**AIM OF THE TASK:** Return the passage below on Americans' views of social issues, word for word and in full.

**SUPPLIED PASSAGE:**
++++++++++++++++++++
Americans on social issues: split the difference

[note the table showing virtually identical opinions among men &
women on abortion]

http://people-press.org/reports/display.php3?ReportID=283

Pragmatic Americans Liberal and Conservative on Social Issues Most Want Middle Ground on Abortion

Released: August 3, 2006

Summary of Findings

Americans cannot be easily characterized as conservative or liberal
on today’s most pressing social questions. The public’s point of view
varies from issue to issue. They are conservative in opposing gay
marriage and gay adoption, liberal in favoring embryonic stem cell
research and a little of both on abortion. Along with favoring no
clear ideological approach to most social issues, the public
expresses a desire for a middle ground on the most divisive social
concern of the day: abortion.

Together, the results of the latest national survey by the Pew
Research Center for the People & the Press and Pew Forum on Religion
& Public Life suggest that the public remains reluctant to move too
far from current policies and practices on many key social policy
questions. Despite talk of “culture wars” and the high visibility of
activist groups on both sides of the cultural divide, there has been
no polarization of the public into liberal and conservative camps.

Indeed, public opinion has moved little on these issues in recent
years and continues to be mixed and often inconsistent, reflecting a
blend of pragmatism and principle. For instance, a clear majority
(56%) continues to oppose allowing gays and lesbians to marry while
35% express support. But nearly as large a majority (54%) supports
allowing homosexual couples to enter into legal agreements that would
give them many of the same rights as married couples.
++++++++++++++++++++
**EXCERPTED DATA:**

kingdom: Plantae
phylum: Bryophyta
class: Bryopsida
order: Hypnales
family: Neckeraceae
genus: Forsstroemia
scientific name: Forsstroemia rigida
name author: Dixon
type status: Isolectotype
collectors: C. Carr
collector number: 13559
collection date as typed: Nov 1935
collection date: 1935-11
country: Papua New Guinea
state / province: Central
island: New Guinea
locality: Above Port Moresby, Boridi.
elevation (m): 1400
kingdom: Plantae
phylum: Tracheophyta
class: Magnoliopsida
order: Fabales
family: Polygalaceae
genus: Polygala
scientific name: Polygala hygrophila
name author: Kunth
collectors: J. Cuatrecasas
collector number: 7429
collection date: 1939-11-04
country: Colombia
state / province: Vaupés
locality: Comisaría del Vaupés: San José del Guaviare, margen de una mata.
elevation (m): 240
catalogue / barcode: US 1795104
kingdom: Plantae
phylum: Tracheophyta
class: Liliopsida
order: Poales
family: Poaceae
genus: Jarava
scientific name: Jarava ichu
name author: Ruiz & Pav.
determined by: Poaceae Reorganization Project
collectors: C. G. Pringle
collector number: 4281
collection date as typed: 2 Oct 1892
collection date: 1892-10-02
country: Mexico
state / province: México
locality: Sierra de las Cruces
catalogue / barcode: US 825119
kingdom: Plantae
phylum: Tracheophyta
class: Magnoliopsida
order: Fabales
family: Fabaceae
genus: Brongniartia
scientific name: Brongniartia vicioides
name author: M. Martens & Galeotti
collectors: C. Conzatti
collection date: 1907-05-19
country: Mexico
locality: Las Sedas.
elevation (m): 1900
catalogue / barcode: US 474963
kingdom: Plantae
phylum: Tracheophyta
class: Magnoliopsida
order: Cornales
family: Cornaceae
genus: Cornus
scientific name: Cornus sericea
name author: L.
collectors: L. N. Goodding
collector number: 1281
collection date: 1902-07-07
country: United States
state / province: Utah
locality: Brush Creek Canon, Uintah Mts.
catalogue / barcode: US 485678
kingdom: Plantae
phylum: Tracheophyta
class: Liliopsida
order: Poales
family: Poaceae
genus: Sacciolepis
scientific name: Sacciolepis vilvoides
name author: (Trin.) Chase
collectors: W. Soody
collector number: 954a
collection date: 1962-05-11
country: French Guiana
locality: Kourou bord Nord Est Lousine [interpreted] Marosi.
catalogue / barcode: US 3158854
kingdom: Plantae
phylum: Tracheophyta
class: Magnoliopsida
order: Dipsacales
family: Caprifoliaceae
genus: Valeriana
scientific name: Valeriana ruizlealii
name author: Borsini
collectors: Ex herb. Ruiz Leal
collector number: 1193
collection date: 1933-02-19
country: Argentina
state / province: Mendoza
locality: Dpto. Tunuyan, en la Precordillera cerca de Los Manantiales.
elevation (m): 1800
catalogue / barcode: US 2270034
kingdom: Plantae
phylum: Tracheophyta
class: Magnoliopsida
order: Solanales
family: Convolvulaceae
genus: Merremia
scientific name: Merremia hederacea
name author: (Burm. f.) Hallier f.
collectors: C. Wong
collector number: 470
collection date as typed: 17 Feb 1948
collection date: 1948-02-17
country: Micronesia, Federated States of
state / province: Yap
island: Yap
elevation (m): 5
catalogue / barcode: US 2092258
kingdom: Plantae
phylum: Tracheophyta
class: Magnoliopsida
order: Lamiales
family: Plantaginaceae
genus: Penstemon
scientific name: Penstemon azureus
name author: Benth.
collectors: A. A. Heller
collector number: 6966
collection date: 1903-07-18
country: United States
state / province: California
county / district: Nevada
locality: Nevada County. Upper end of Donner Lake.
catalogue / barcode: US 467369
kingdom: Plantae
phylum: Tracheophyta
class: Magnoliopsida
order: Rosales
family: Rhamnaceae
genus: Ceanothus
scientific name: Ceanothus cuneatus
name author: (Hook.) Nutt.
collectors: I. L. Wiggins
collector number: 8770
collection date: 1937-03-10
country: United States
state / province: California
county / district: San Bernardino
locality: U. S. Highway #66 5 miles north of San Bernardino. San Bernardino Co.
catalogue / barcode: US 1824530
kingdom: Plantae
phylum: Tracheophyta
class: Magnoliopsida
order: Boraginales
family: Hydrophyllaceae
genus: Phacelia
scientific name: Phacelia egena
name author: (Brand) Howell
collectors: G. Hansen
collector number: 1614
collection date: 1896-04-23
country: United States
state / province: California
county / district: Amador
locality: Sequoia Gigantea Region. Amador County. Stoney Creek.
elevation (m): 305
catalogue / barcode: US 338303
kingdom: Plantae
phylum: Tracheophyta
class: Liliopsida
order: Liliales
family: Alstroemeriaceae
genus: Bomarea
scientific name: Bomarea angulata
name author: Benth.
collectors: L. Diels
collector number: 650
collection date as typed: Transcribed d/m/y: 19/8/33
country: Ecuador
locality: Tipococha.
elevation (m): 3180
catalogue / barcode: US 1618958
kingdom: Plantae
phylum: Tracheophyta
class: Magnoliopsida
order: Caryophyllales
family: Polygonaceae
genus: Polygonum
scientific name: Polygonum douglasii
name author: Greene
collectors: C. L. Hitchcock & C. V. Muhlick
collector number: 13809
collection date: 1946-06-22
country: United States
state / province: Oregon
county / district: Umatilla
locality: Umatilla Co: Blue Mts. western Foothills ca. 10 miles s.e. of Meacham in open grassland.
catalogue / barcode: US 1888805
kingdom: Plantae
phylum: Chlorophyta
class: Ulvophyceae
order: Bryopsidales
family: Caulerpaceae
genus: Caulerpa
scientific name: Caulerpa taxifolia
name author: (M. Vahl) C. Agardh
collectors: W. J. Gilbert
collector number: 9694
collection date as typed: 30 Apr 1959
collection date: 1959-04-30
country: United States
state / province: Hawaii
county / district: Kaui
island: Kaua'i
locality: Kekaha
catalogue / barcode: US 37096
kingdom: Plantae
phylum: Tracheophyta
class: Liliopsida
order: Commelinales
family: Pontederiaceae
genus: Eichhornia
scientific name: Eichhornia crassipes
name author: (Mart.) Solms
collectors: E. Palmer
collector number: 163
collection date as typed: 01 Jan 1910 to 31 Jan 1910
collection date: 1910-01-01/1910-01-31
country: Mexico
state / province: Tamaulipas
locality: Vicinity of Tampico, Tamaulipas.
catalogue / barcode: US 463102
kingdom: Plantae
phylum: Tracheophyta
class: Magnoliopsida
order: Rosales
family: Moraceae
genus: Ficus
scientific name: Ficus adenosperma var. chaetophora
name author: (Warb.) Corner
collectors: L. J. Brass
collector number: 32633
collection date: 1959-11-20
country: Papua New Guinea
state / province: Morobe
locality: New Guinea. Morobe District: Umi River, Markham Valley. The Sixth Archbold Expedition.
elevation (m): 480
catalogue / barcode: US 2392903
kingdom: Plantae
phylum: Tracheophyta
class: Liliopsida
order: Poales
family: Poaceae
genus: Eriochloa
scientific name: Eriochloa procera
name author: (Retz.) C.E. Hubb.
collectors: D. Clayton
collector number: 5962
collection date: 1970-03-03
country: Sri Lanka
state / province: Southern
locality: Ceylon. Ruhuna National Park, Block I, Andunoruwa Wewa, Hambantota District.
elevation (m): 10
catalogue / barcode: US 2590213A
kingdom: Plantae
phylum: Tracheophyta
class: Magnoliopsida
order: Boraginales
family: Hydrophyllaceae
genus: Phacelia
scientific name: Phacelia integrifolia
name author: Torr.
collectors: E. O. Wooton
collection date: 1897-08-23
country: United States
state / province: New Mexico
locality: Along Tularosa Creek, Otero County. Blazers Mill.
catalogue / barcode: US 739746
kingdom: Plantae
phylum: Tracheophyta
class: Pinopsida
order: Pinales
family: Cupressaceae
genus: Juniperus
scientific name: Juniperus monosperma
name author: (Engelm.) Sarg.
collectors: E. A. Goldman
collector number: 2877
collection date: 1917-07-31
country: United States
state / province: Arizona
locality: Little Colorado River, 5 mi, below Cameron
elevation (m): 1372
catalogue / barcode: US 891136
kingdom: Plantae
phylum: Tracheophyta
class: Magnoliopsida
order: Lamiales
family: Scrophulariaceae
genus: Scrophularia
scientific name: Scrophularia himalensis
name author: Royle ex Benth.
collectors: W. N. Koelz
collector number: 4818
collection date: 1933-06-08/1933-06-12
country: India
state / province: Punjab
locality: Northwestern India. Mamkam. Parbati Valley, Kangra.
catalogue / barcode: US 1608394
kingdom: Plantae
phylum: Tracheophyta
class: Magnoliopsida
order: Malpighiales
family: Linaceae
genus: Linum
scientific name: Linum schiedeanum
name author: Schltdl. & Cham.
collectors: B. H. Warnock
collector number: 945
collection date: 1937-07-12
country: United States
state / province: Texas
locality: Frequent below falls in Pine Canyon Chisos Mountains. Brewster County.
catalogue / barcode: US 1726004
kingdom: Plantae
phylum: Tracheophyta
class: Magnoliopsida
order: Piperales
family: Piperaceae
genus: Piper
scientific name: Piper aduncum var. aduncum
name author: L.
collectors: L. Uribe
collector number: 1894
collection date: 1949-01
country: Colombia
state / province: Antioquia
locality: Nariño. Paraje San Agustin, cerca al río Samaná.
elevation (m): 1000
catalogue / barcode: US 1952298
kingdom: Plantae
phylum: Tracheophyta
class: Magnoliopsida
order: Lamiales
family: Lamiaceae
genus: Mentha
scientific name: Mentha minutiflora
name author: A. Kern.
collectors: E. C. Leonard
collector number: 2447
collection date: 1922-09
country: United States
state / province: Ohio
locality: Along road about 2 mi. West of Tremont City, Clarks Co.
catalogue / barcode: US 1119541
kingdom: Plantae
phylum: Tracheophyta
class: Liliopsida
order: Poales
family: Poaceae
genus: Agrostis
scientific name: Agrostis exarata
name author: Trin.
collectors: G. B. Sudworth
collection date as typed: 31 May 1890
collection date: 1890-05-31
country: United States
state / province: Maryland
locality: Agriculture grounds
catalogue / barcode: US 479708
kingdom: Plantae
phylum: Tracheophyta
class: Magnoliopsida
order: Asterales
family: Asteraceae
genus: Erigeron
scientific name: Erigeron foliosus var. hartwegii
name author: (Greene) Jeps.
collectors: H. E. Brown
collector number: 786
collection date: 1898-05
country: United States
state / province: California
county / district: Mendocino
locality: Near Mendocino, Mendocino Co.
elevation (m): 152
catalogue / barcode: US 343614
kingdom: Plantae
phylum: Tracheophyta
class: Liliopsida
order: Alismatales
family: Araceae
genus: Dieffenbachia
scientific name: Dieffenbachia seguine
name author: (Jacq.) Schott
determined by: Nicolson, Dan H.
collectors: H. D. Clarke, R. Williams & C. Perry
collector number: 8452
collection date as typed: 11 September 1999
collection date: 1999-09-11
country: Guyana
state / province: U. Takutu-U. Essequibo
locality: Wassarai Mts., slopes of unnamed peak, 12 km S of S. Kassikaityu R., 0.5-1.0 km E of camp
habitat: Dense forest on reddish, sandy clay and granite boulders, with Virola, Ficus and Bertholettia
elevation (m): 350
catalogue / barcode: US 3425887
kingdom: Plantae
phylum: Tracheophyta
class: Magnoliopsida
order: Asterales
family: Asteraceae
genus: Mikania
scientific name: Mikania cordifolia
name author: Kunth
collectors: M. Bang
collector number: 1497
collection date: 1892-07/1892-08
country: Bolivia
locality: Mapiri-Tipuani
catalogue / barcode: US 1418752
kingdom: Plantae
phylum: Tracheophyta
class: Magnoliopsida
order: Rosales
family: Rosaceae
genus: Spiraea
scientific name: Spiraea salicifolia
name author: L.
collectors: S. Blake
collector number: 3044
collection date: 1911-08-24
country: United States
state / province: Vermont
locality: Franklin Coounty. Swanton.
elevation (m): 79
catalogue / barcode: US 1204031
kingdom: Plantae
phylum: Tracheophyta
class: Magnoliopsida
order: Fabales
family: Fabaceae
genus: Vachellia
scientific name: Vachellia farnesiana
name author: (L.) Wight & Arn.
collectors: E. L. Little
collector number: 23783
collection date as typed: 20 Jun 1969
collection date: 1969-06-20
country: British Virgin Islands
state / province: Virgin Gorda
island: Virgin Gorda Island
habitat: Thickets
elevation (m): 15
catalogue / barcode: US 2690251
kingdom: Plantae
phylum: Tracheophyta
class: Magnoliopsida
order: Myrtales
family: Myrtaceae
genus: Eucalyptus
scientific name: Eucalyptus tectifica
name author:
++++++++++++++++++++
**TASK OUTPUT:**
Americans on social issues: split the difference

[note the table showing virtually identical opinions among men &
women on abortion]

http://people-press.org/reports/display.php3?ReportID=283

Pragmatic Americans Liberal and Conservative on Social Issues Most Want Middle Ground on Abortion

Released: August 3, 2006

Summary of Findings

Americans cannot be easily characterized as conservative or liberal
on today’s most pressing social questions. The public’s point of view
varies from issue to issue. They are conservative in opposing gay
marriage and gay adoption, liberal in favoring embryonic stem cell
research and a little of both on abortion. Along with favoring no
clear ideological approach to most social issues, the public
expresses a desire for a middle ground on the most divisive social
concern of the day: abortion.

Together, the results of the latest national survey by the Pew
Research Center for the People & the Press and Pew Forum on Religion
& Public Life suggest that the public remains reluctant to move too
far from current policies and practices on many key social policy
questions. Despite talk of “culture wars” and the high visibility of
activist groups on both sides of the cultural divide, there has been
no polarization of the public into liberal and conservative camps.

Indeed, public opinion has moved little on these issues in recent
years and continues to be mixed and often inconsistent, reflecting a
blend of pragmatism and principle. For instance, a clear majority
(56%) continues to oppose allowing gays and lesbians to marry while
35% express support. But nearly as large a majority (54%) supports
allowing homosexual couples to enter into legal agreements that would
give them many of the same rights as married couples.